**Tâche a**
Dans l'extrait sur les ondes gravitationnelles, reformulez s'il vous plaît sous forme de liste plus concise le paragraphe commençant par « Pratiquement inobservables, ces phénomènes », en gardant ses faits essentiels.

Des ondes prédites par Einstein
Ce phénomène a été prédit par Albert Einstein peu après qu’il a formulé la théorie de la relativité générale. Celle-ci stipule que les objets courbent l’espace-temps selon leur masse. Un corps massif en rotation entraîne une propagation de cette courbure tout comme le jet d’un caillou dans un étang provoque la formation d’une onde qui s’étend peu à peu. « Dans un étang, l’amplitude et la fréquence de l’onde créée dépend de la taille du caillou, explique Pierre Binétruy, du laboratoire Astroparticule et cosmologie1, à Paris. De même, les caractéristiques des ondes gravitationnelles dépendent en partie de la masse des objets qui les provoquent. » Théoriquement, nous-même, lorsque nous nous mettons en mouvement, devrions générer des ondes gravitationnelles, mais d’une amplitude si ridicule qu’il est illusoire de la mesurer.
caractéristiques
des ondes
gravitationnelles
dépendent en
partie de la masse
des objets qui
les provoquent.
Pratiquement inobservables, ces phénomènes sont longtemps restés spéculatifs et ont fait l’objet de controverses. En fait, seuls les processus les plus violents de l’Univers sont susceptibles de générer des ondes gravitationnelles observables : des explosions de supernovæ, des systèmes binaires où deux astres compacts et massifs – étoiles à neutrons, trous noirs, etc. – tournent très rapidement l’un autour de l’autre, l’un finissant par s’effondrer sur son compagnon. Enfin, on pense que des ondes gravitationnelles primordiales auraient été émises pendant la phase d’expansion rapide de l’Univers, l’inflation, qui se serait déroulée juste après le Big Bang.
Une détection indirecte dès 1970
« La détection des ondes gravitationnelles est un défi difficile pour les scientifiques », précise Benoît Mours, du Laboratoire d’Annecy-le-Vieux de physique des particules2. La fausse alerte de l’expérience BICEP 2 est là pour le rappeler. En 2014, les scientifiques de cette expérience basée au pôle Sud annoncent l’observation des ondes gravitationnelles primordiales. Cependant, ces mesures effectuées à partir du rayonnement fossile étaient en fait largement brouillées par le bruit causé par les poussières galactiques.

**Données fournies**

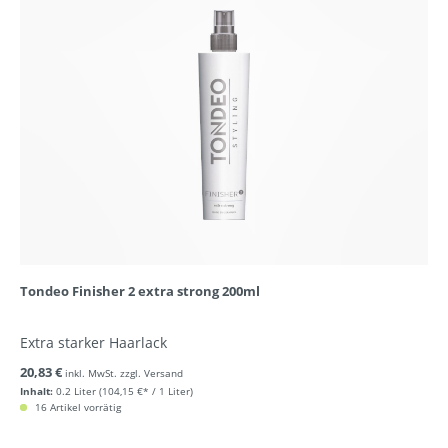
Tondeo Finisher 2 extra strong 200ml
Extra starker Haarlack
20,83 €
inkl. MwSt. zzgl. Versand
Inhalt:
0.2 Liter
(104,15 €* / 1 Liter)
16 Artikel vorrätig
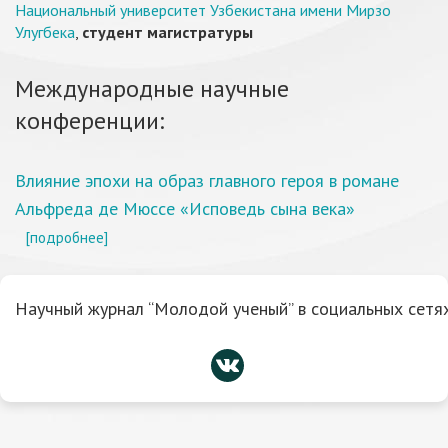
Национальный университет Узбекистана имени Мирзо
Улугбека
,
студент магистратуры
Международные научные
конференции:
Влияние эпохи на образ главного героя в романе
Альфреда де Мюссе «Исповедь сына века»
[подробнее]
Научный журнал “Молодой ученый” в социальных сетях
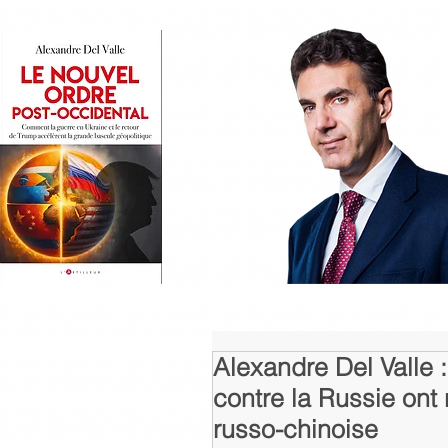
Alexandre Del Valle
contre la Russie ont 
russo-chinoise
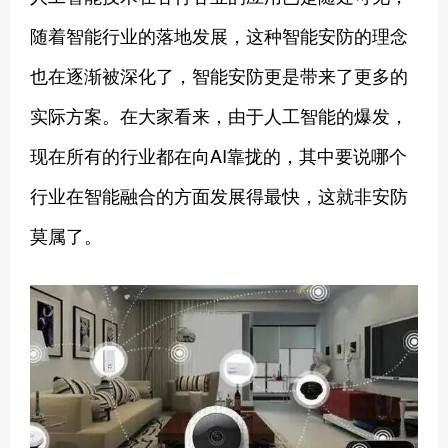
随着智能行业的落地发展，这种智能安防的理念
也在逐渐被深化了，智能安防更是带来了更多的
实际方案。在大家看来，由于人工智能的爆发，
现在所有的行业都在向AI靠拢的，其中要说哪个
行业在智能融合的方面发展得最快，这就非安防
莫属了。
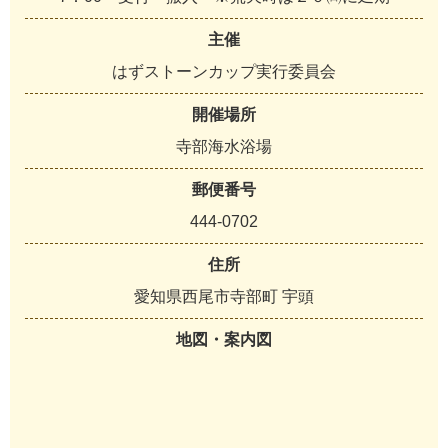
主催
はずストーンカップ実行委員会
開催場所
寺部海水浴場
郵便番号
444-0702
住所
愛知県西尾市寺部町 宇頭
地図・案内図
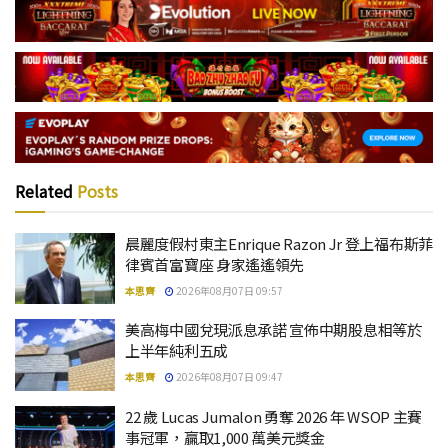
Related
Posts
晨麗度假村東主Enrique Razon Jr 登上福布斯菲
律賓首富寶座 身家遙遙領先
本思齊
2026年08月07日 09:57
美高梅中國兌現派息承諾 宣佈中期股息相等於
上半年純利五成
本思齊
2026年08月07日 09:47
22 歲 Lucas Jumalon 勇奪 2026 年 WSOP 主賽
事冠軍，贏取1,000 萬美元獎金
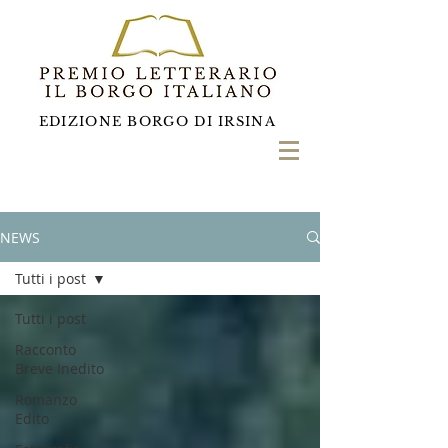
EDIZIONE BORGO DI IRSINA
NEWS
Tutti i post
Tutti i post
Racconto
Breve Inedito
Romanzo
Edito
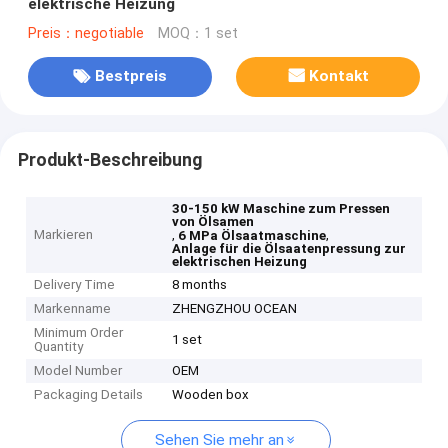
elektrische Heizung
Preis：negotiable
MOQ：1 set
Bestpreis
Kontakt
Produkt-Beschreibung
30-150 kW Maschine zum Pressen
von Ölsamen
Markieren
,
,
6 MPa Ölsaatmaschine
Anlage für die Ölsaatenpressung zur
elektrischen Heizung
Delivery Time
8 months
Markenname
ZHENGZHOU OCEAN
Minimum Order
1 set
Quantity
Model Number
OEM
Packaging Details
Wooden box
Sehen Sie mehr an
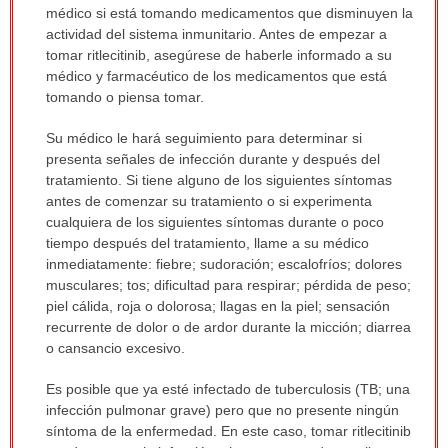
médico si está tomando medicamentos que disminuyen la
actividad del sistema inmunitario. Antes de empezar a
tomar ritlecitinib, asegúrese de haberle informado a su
médico y farmacéutico de los medicamentos que está
tomando o piensa tomar.
Su médico le hará seguimiento para determinar si
presenta señales de infección durante y después del
tratamiento. Si tiene alguno de los siguientes síntomas
antes de comenzar su tratamiento o si experimenta
cualquiera de los siguientes síntomas durante o poco
tiempo después del tratamiento, llame a su médico
inmediatamente: fiebre; sudoración; escalofríos; dolores
musculares; tos; dificultad para respirar; pérdida de peso;
piel cálida, roja o dolorosa; llagas en la piel; sensación
recurrente de dolor o de ardor durante la micción; diarrea
o cansancio excesivo.
Es posible que ya esté infectado de tuberculosis (TB; una
infección pulmonar grave) pero que no presente ningún
síntoma de la enfermedad. En este caso, tomar ritlecitinib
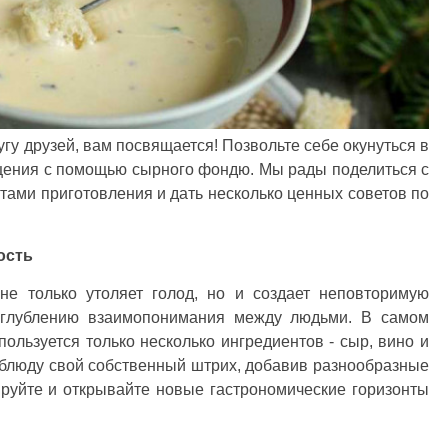
гу друзей, вам посвящается! Позвольте себе окунуться в
бщения с помощью сырного фондю. Мы рады поделиться с
ами приготовления и дать несколько ценных советов по
ость
не только утоляет голод, но и создает неповторимую
углублению взаимопонимания между людьми. В самом
льзуется только несколько ингредиентов - сыр, вино и
 блюду свой собственный штрих, добавив разнообразные
руйте и открывайте новые гастрономические горизонты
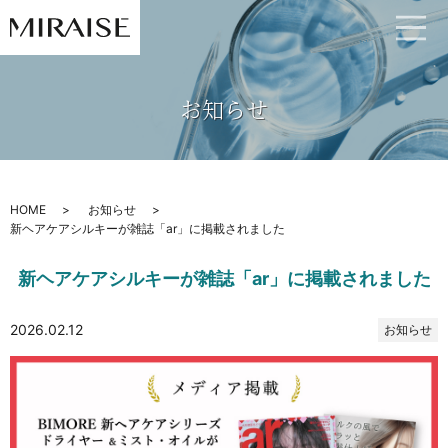
お知らせ
HOME
お知らせ
新ヘアケアシルキーが雑誌「ar」に掲載されました
新ヘアケアシルキーが雑誌「ar」に掲載されました
2026.02.12
お知らせ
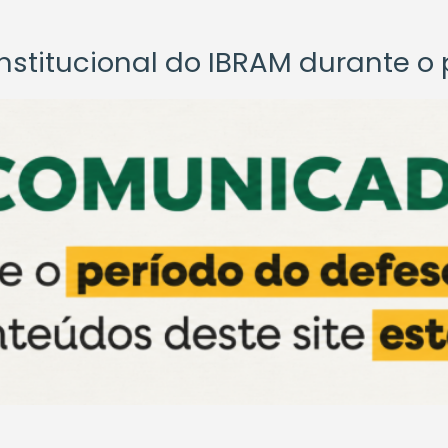
titucional do IBRAM durante o p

**Tâche b**
Présentez en liste JSON de chaînes les lignes du listing allant de celle qui contient « гу друзей, вам » jusqu'à la fin du listing, bornes comprises, à raison d'une chaîne par ligne et sans les lignes vides. Omettez les mentions d'images.

**Résultat a**
- Presque impossibles à observer, les ondes gravitationnelles sont longtemps restées spéculatives et ont suscité des controverses.
- Seuls les processus les plus violents de l'Univers peuvent produire des ondes observables :
  - les explosions de supernovæ ;
  - les systèmes binaires de deux astres compacts et massifs (étoiles à neutrons, trous noirs, etc.) qui tournent très vite l'un autour de l'autre, l'un finissant par s'effondrer sur son compagnon.
- On pense aussi que des ondes primordiales auraient été émises pendant l'inflation, la phase d'expansion rapide de l'Univers qui aurait suivi de près le Big Bang.

**Résultat b**
[
  "гу друзей, вам посвящается! Позвольте себе окунуться в",
  "бщения с помощью сырного фондю. Мы рады поделиться с",
  "ами приготовления и дать несколько ценных советов по",
  "ость",
  "не только утоляет голод, но и создает неповторимую",
  "углублению взаимопонимания между людьми. В самом",
  "льзуется только несколько ингредиентов - сыр, вино и",
  " блюду свой собственный штрих, добавив разнообразные",
  "руйте и открывайте новые гастрономические горизонты",
  "お知らせ",
  "HOME",
  "お知らせ",
  "新ヘアケアシルキーが雑誌「ar」に掲載されました",
  "新ヘアケアシルキーが雑誌「ar」に掲載されました",
  "2026.02.12",
  "お知らせ",
  "titucional do IBRAM durante o p"
]